Fifteen-second speed read:
Airport aeronautical revenue could be increased through service improvements
Bots may be best-suited for this challenge
AI initiatives face three main limitations
- Becoming data-driven will have side effects
The term “airport” first appeared in a newspaper in 1919, referring to Bader Field in New Jersey, a pioneering parking spot for both sea and land-based craft. Since inception, this infrastructure point has been associated with dynamism and development both in popular culture and in business studies. Now it may continue its leadership by providing a perfect base for developing artificial intelligence systems close to resembling magic and earning more money from it.
Understanding this claim requires a bit of background. A well-run airport extracts as much as possible from its two revenue sources: aeronautical and non-flight operations fees. Charges in the latter have been argumented by among other reasons improvements in service quality (eliminated flow bottlenecks, easier shopping, needing finance for better connectivity to the port, and others). Pricing for the former has been growing for some time in search for market equilibrium and since there is a lack of substitutes for places to land or refuel an airplane unlike, e.g. leaving a passenger’s car at home instead of at a long-term parking closer to a runway or city centre versus duty-free shopping.
The two direct users of an airport’s services, airlines and passengers would of course like to get value for being charged more. Service improvements constitute one reason to raise fees. But while focus on serving the consumer qualitatively may justify markup and serve marketing goals well, the business-to-business segment does not usually make the news. Could it be because not much changes in it?
Probably, since elements of service demand from one business to the other have not changed much since Bader’s Field opened. Here’s a proposed list of Service Level Agreement items required from airports by airlines:
0. Infrastructure at quality (no potholes, clear NOTAMs, reasonably reliable weather predictions)
1. Efficiency – speed of ATC handling, quick provision of ground power, higher electrical supply on demand,
2. Punctuality – a delay minimisation approach,
3. Space to grow passenger volume (including baggage belts, check in desks, security checkpoints),
4. Security of its assets while on premises.
Demand details may vary, depending on the full suite of services on tender. Charging for their quality of provision has been studied already but without detailed consideration of IT multiplier effects. Here is a short attempt: Information Technology cannot increase the amount of space offered (some are trying to circumvent the need for extending it altogether by outsourcing services to people’s homes). It can certainly assist in analysing what to focus on and how to effectively manage infrastructure quality (0), punctuality (2) and asset security (4).

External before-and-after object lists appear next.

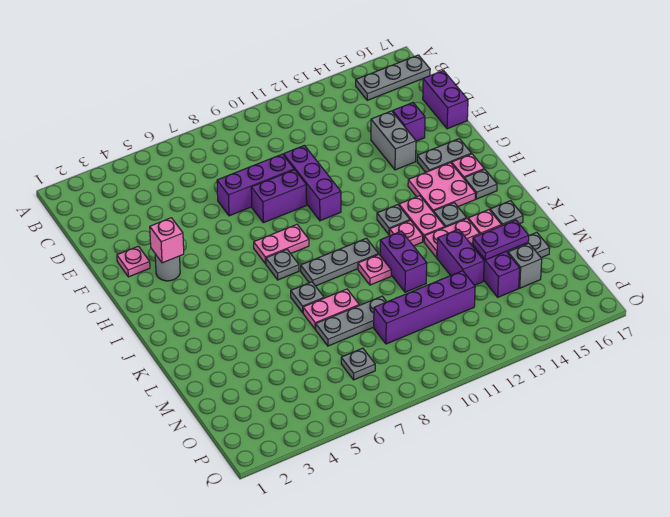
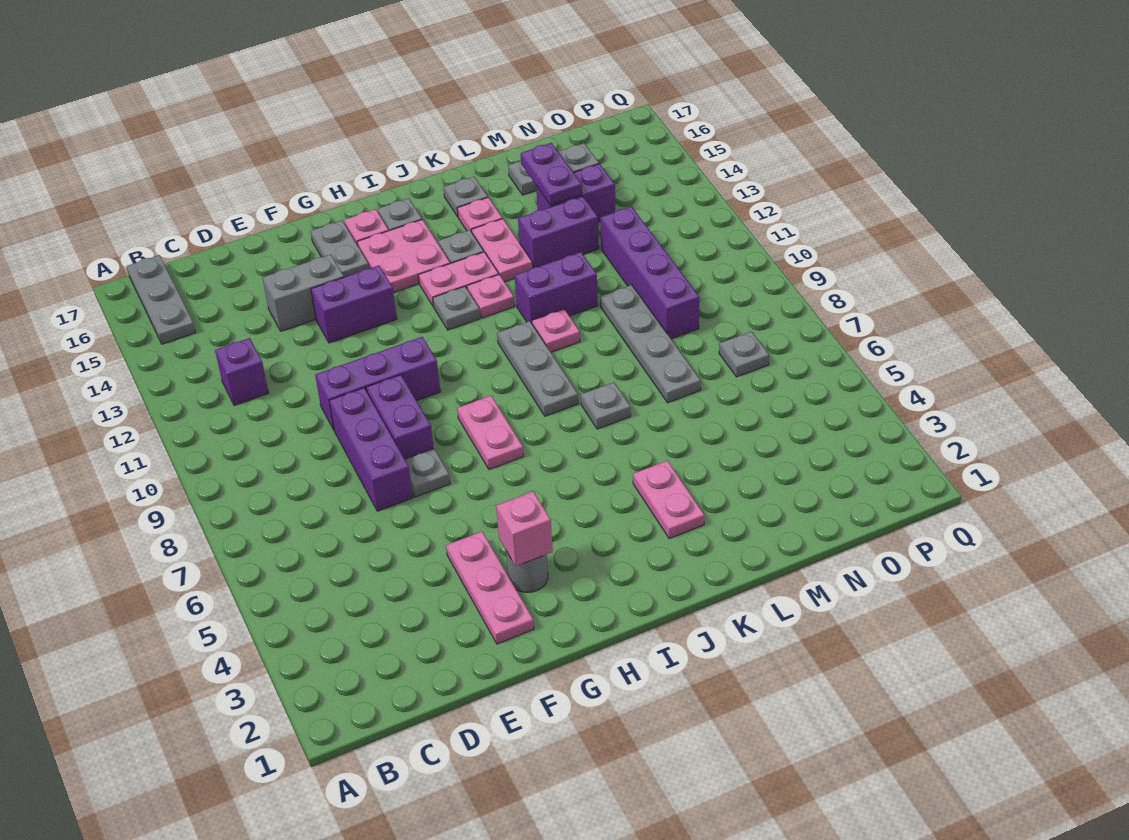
purple brick D17:E17 level 1 -> purple brick F13:G13 level 1
purple brick E15 level 1 -> purple brick C12 level 1
pink plate F2 level 1 -> pink plate F2:F4 level 1
grey plate I7 level 1 -> grey plate F7 level 1
pink plate L7:L8 level 1 -> pink plate K3:K4 level 1
grey plate M7:M9 level 1 -> grey plate M7:M10 level 1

Another potential means of raising charges could be efficiency increase in aircraft handling (1) to improve customer satisfaction. This would include optimal parking and ground handling vehicle organisation with statistical proof that the airline operation gains revenue from the process.
To illustrate, let’s take the example of an aircraft arriving late with a large number of connecting passenger: the planes customers have to run and connect to could be automatically clustered at adjacent gates for shorter sprints. Meanwhile, ground handling units approaching from behind and right of the parked plane could be automatically queued, so the PRM service goes first, reaching the front right airplane door where the special passenger is before others; the catering one could be last as it has to reach the rear left door; and all their movements could be tracked via image recognition on existing apron-side cameras and in-vehicle GPS. QED with enough digital data sources combined with an analysis engine.
All this has already been possible but at the profit margin diminishing expense of hiring additional staff to supervise operations. Now, the Big Data challenge could be automated with the coming of age of self-learning bots, so more one-time technology purchases and not a continued highest cost element (direct personnel) increase.
A disclaimer must be considered when evaluating this idea since this feat does not appear to serve every operation equally well. Scale, Skills, and Data are essential:
The problem will need to be well-defined and narrowed in Scale. The one suggested here is an algorithm directing aircraft and ground handling vehicles optimally around an airport to increase passenger service quality,especially in irregular situations.
In combination, there should be about one hundred thousand aircraft movements per year for learning Scale (an arbitrary number for illustration; each provider must seek their own data threshold). If the airport serves ten airplanes per month, the investment into a bot to learn past aircraft and ground vehicle movements and direct new ones based on estimated quality increase will likely not repay itself.
Sufficient internal or external Skills talent – the AI field has not blossomed as quickly and diversely as one would expect because of a 50% lack of talent supply.
There should be a large enough input stream of Data for the bot to process – automated tracking of movements through camera images, recording of action start and end times, passengers reporting satisfaction levels continuously and so on. And once it gets going, the software agent will need supervision.
A concluding consideration and the key takeaway may not be the artificial intelligence application itself but its effect of driving digitisation – once process inputs become binary (i.e. the airport is data-drivennew use cases will spring up. And if a bot is faced with a well-defined problem to apply data to, answers about better customer service from both airlines and airports as well as means of increasing revenue from them might just emerge.